We can use the same process to look at offering preferences - in the case of the Kaggle dataset, these are product categories (such as “electronics” or “clothing”):
The categories are rank-ordered in the plot. Notice several places where the grey line, indicating the number of contacts who visited that category, are extremely low compared with those around them. Those are cases where a category got less overall traffic compared to other categories, but where the visitors the category did get were more likely to act.
Never forget these are priors
Especially when applied to the relative timing and category preferences illustrated in the previous section, it’s important to recognize the limitations of any approach that tries to make decisions based on historical data. Each of these patterns is the result of a particular data-generating process. In the case of day and time preferences, we might not expect to influence that data-generating process too much - if someone only tends to visit our site on Thursday or Friday evenings, there’s not a whole lot of point to trying to get them to switch to Monday mornings. At best, we’d just succeed in getting them to shuffle their value around without actually increasing it. At worst, we’d lose what value they offer because we’d try to get them to do things in a window that simply isn’t available to them to do the things we want them to do.

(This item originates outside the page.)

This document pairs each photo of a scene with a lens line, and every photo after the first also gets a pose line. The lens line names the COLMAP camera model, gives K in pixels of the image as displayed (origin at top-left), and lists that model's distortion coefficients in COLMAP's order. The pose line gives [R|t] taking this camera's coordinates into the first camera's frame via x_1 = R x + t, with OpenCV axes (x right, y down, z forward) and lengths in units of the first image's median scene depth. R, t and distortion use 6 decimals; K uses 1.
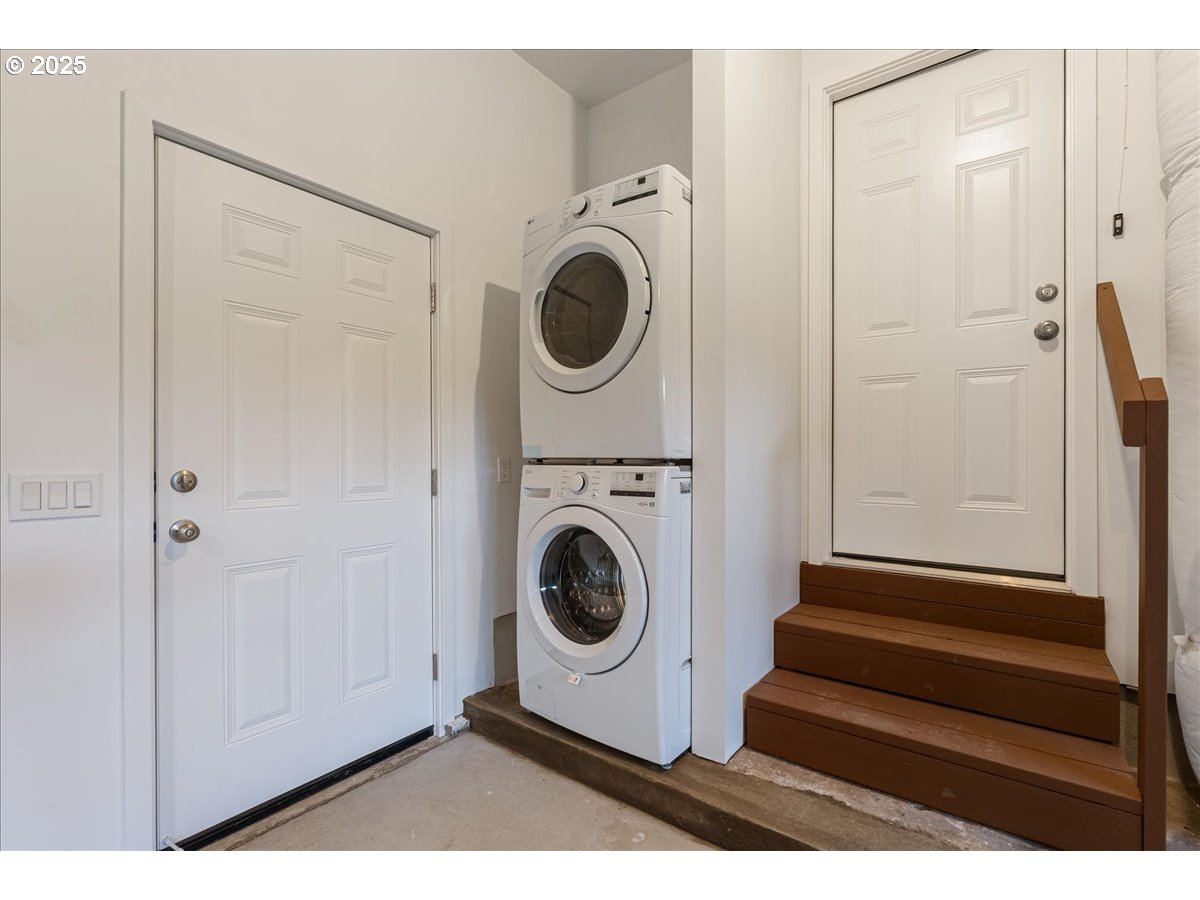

The data-generating process may be different for relative timing. A contact may only come to the site once every two weeks. If we can get them to come to the site once every week, that has the potential to double the value they offer us. Why don’t they come once every week already? It may be because they only need to buy someone that our site offers every two weeks, or it may be they only buy things after pay day. Or it may be they simply haven’t been given a good reason to come more often than that. We shouldn’t assume that if they are a one-every-two-weeks customer, that that’s simply what they will always be. That interval provides us with a good starting point, but that’s all it does.
The same thing is true of product preferences. Just because a customer has been interested in a particular offering over the last two months doesn’t mean they will be interested next month. This is the poverty of machine learning: assuming that what you have done is what you will continue to do. If a customer buys groceries, it’s probably safe to assume they will buy them again soon, even if they don’t buy them from us. If they buy a large piece of consumer electronics such as a laptop or a television, it’s probably safer to assume that they won’t buy another for at least several months - perhaps several years.
In all cases, these scores provide us with some specific, important, but limited value: they give us a head start in our search for the best way for our customers to reach their contacts. For a message to invite someone to action, it has to reach them in the right way at the right time about the right thing. We can start that search blind, and gain our sight progressively as experiments yield information about customer actions and preferences. With these scores, we don’t have to start blind. Our learning can happen faster, so our customers can grow faster.